Hace un cuarto de siglo ya, Toulouse-Lautrec llegó a Las Heras. Descubrió Las Heras. Se topó con Las Heras. Se enamoró en Las Heras. Dicen que todavía vive en Las Heras...
Héroe real, mito artístico, leyenda urbana o personaje regional, su figura dibujó una historia cerca de Panquehua de la mano de otro pintor que de admirarlo terminó no sólo reinventándolo, sino trayéndolo a sus pagos, en Mendoza, para que viva con él por siempre en su amada Las Heras.
Así, la fantasía de Alfredo Ceverino (78) se hizo realidad, como le suele suceder a menudo a los artistas plásticos: a través de las telas y los pinceles.
“En Las Heras no extraña Montparnasse”, dice ahora Ceverino, 25 años después de aquella maniobra disruptiva que en tiempo y espacio trastrocó las coordenadas para que Toulouse abandonara los cabarets parisinos y comprendiera que más allá de la Alameda, hacia el norte, la vida era capaz de otra oportunidad.
La serie parisina-lasherina cumple con los modos con los que el primer Ceverino, el joven estudiante de Bellas Artes, era reconocido entre sus pares también aspirantes a artistas.

(Tareas escritas)
[a] ¿Qué edad tiene Alfredo Ceverino según el texto sobre Toulouse-Lautrec en Las Heras?
[b] Indica si cada afirmación coincide con el texto sobre Toulouse-Lautrec en Las Heras: (i) Ceverino fue estudiante de Bellas Artes; (ii) según Ceverino, Toulouse-Lautrec extraña Montparnasse en Las Heras; (iii) Toulouse-Lautrec llegó a Las Heras hace diez años.
[c] Retoma el texto sobre Toulouse-Lautrec en Las Heras a continuación de su última oración.
Las líneas no hacen falta para ninguna tarea.

(Material adjunto)
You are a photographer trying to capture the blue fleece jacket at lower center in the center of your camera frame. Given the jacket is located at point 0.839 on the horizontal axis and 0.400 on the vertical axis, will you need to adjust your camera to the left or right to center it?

(Respuestas)
[a] 78 años.

[b]
(i) Sí: "el joven estudiante de Bellas Artes".
(ii) No: "En Las Heras no extraña Montparnasse".
(iii) No: "Hace un cuarto de siglo ya, Toulouse-Lautrec llegó a Las Heras".

[c]
Allí, fue bautizado por sus maestros Hernán Abal y Roberto Azzoni como parte de una cofradía denominada Los Salvajes Intuitivos, a los que por entonces se acusaba de "seguir la intuición" de los trazos, de las manchas que de bosquejo embrionario trocan en obra de arte.
Luego, un escritor les puso guion a esos dibujos de Lautrec, a esas escenas que ya tenían story-board: Julio González (86), quien, maravillado por el pintor y por el personaje-pintor, decide dar el salto y delinearle sentido, acciones, conflictos, desengaños.
“La palidez parisina llegó a Panquehua y el polvo lo recibió...”, dice Alfredo, rememorando aquel momento con una exquisita precisión de su memoria. Tal vez porque Lautrec es Ceverino y porque “todos juegan para Lautrec”, González le puso también vida a un personaje que no tenía más que forma.
“Es que todos andamos con un muñeco –agrega Ceverino– que bien pueden ser los personajes o las obsesiones que ellos terminan cargando”. Y de las cuales (paradójicamente) sus creadores terminan siendo “espectadores”.
Para González, su aporte no es más que “una aproximación” a ese estilo que, admite, lo entusiasma. Es que con Ceverino se conocen desde hace décadas y ambos asumen que sus miradas se retroalimentan desde lo artístico pero también desde algo más profundo. En realidad, en aquellos inicios, González era un “infiltrado” en el grupo de artistas plásticos que, además de Ceverino, integraban Ángel Gil y Antonio Sarelli , entre otros.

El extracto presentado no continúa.